[The task]:
In the entries below, which lines run from the one with "Assume a horizontal FOV of 59.3°." through the one with "- circuit board [0,1094,163,1187]"? Repeat exactly those, both included, and no pictures.

[Material for this exercise]:

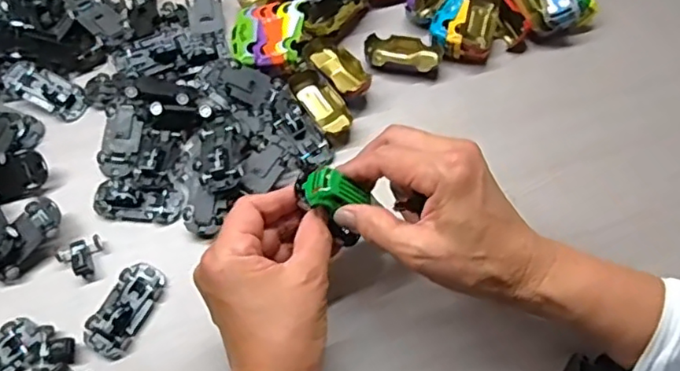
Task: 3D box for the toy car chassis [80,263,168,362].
[{"bbox_3d":[-0.149,0.085,0.408,0.032,0.015,0.066,24,67,11],"label":"toy car chassis"}]

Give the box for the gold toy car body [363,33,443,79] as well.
[{"bbox_3d":[0.054,-0.111,0.503,0.065,0.016,0.029,10,65,5],"label":"gold toy car body"}]

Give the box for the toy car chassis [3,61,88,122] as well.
[{"bbox_3d":[-0.243,-0.080,0.480,0.072,0.015,0.033,30,68,0],"label":"toy car chassis"}]

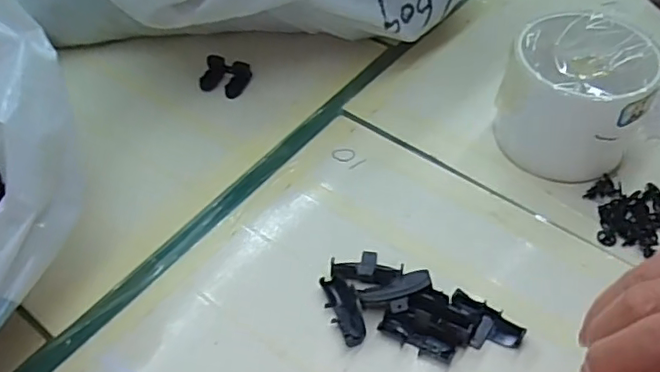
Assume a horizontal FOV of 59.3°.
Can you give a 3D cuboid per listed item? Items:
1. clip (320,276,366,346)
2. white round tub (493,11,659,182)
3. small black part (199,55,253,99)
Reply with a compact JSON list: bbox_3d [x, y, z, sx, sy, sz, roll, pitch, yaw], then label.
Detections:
[{"bbox_3d":[0.007,0.067,0.320,0.016,0.008,0.042,-13,50,-8],"label":"clip"},{"bbox_3d":[0.153,-0.056,0.371,0.081,0.074,0.081,-1,50,1],"label":"white round tub"},{"bbox_3d":[-0.081,-0.084,0.448,0.037,0.008,0.030,16,74,12],"label":"small black part"}]

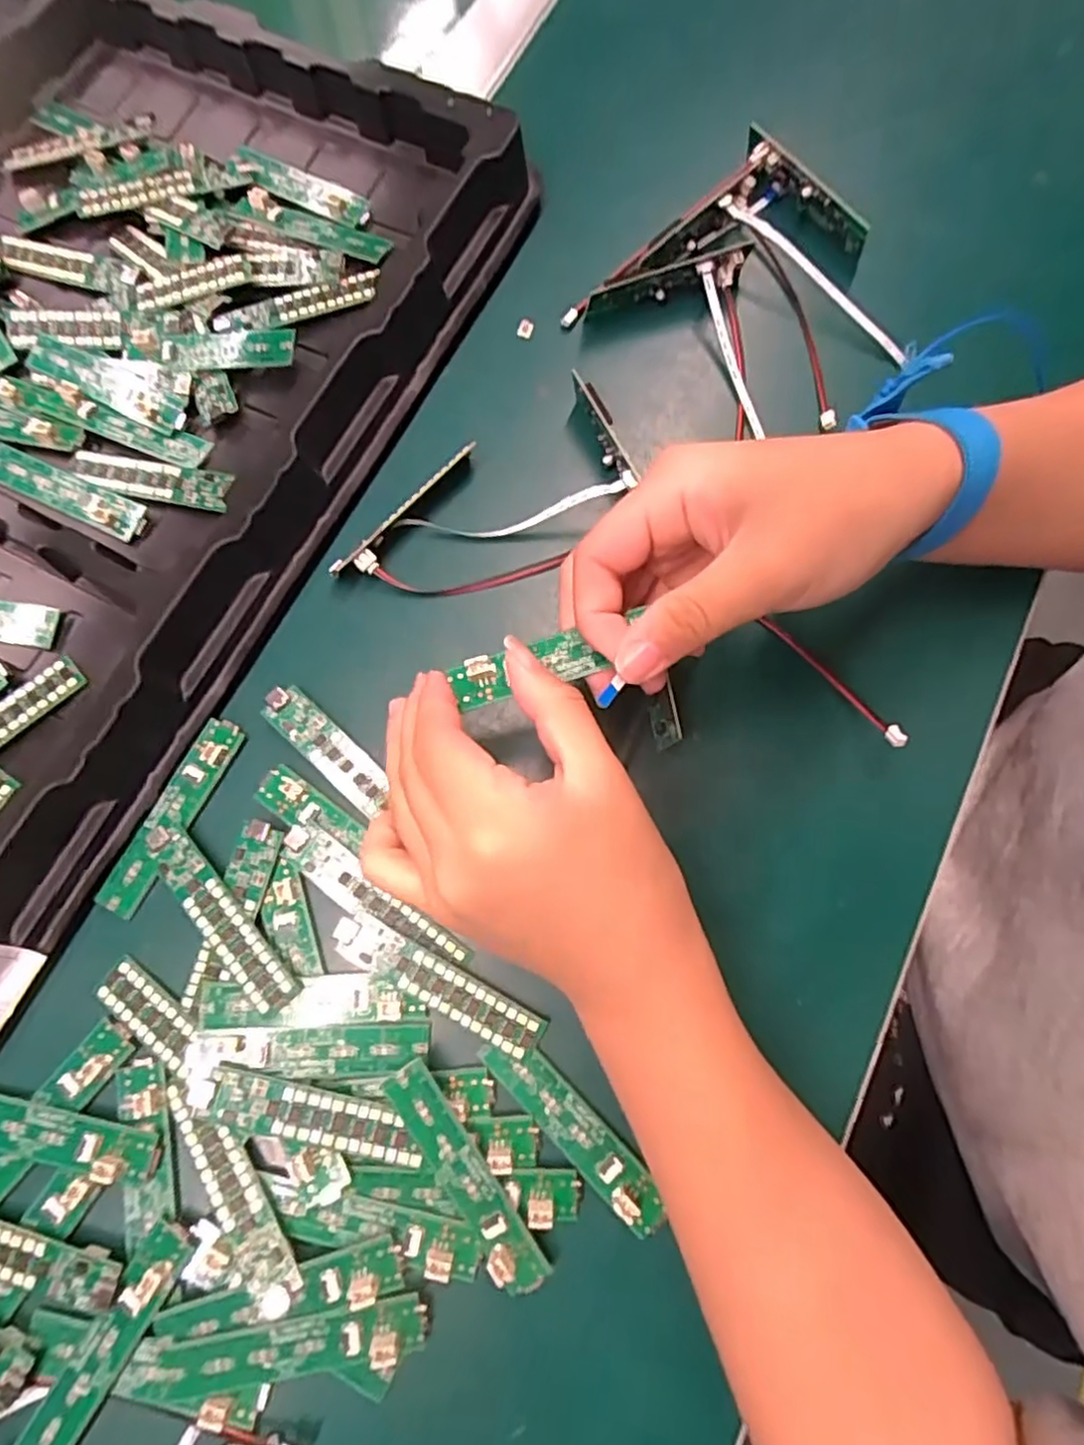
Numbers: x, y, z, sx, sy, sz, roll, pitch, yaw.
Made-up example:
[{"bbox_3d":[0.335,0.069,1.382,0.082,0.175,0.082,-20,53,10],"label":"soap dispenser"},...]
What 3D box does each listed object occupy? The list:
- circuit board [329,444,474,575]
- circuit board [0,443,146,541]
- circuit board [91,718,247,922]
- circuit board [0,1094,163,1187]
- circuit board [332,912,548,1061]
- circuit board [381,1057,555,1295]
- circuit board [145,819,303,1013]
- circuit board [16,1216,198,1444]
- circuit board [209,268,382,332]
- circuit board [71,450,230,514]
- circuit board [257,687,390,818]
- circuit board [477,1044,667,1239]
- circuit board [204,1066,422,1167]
[{"bbox_3d":[-0.057,-0.090,0.298,0.011,0.013,0.083,42,81,12],"label":"circuit board"},{"bbox_3d":[-0.211,-0.102,0.298,0.078,0.009,0.018,23,77,8],"label":"circuit board"},{"bbox_3d":[-0.148,0.036,0.271,0.017,0.008,0.083,26,78,9],"label":"circuit board"},{"bbox_3d":[-0.173,0.146,0.237,0.077,0.010,0.018,10,76,5],"label":"circuit board"},{"bbox_3d":[-0.039,0.097,0.254,0.085,0.004,0.017,27,78,9],"label":"circuit board"},{"bbox_3d":[-0.027,0.157,0.236,0.016,0.009,0.082,-35,77,-7],"label":"circuit board"},{"bbox_3d":[-0.124,0.073,0.258,0.018,0.004,0.084,-42,78,-8],"label":"circuit board"},{"bbox_3d":[-0.145,0.207,0.223,0.017,0.007,0.081,29,77,11],"label":"circuit board"},{"bbox_3d":[-0.113,-0.195,0.316,0.077,0.004,0.019,-17,75,-2],"label":"circuit board"},{"bbox_3d":[-0.171,-0.107,0.296,0.075,0.007,0.017,12,76,6],"label":"circuit board"},{"bbox_3d":[-0.086,0.010,0.276,0.064,0.006,0.018,42,81,12],"label":"circuit board"},{"bbox_3d":[0.011,0.145,0.243,0.016,0.005,0.080,-43,76,-14],"label":"circuit board"},{"bbox_3d":[-0.079,0.138,0.238,0.075,0.004,0.017,15,69,-3],"label":"circuit board"}]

[Solution below]:
Assume a horizontal FOV of 59.3°.
Can you give a 3D cuboid per listed item? Items:
1. clip (320,276,366,346)
2. white round tub (493,11,659,182)
3. small black part (199,55,253,99)
Reply with a compact JSON list: bbox_3d [x, y, z, sx, sy, sz, roll, pitch, yaw], then label.
Detections:
[{"bbox_3d":[0.007,0.067,0.320,0.016,0.008,0.042,-13,50,-8],"label":"clip"},{"bbox_3d":[0.153,-0.056,0.371,0.081,0.074,0.081,-1,50,1],"label":"white round tub"},{"bbox_3d":[-0.081,-0.084,0.448,0.037,0.008,0.030,16,74,12],"label":"small black part"}]

Numbers: x, y, z, sx, sy, sz, roll, pitch, yaw.
Made-up example:
[{"bbox_3d":[0.335,0.069,1.382,0.082,0.175,0.082,-20,53,10],"label":"soap dispenser"},...]
What 3D box does each listed object occupy? The list:
- circuit board [329,444,474,575]
- circuit board [0,443,146,541]
- circuit board [91,718,247,922]
- circuit board [0,1094,163,1187]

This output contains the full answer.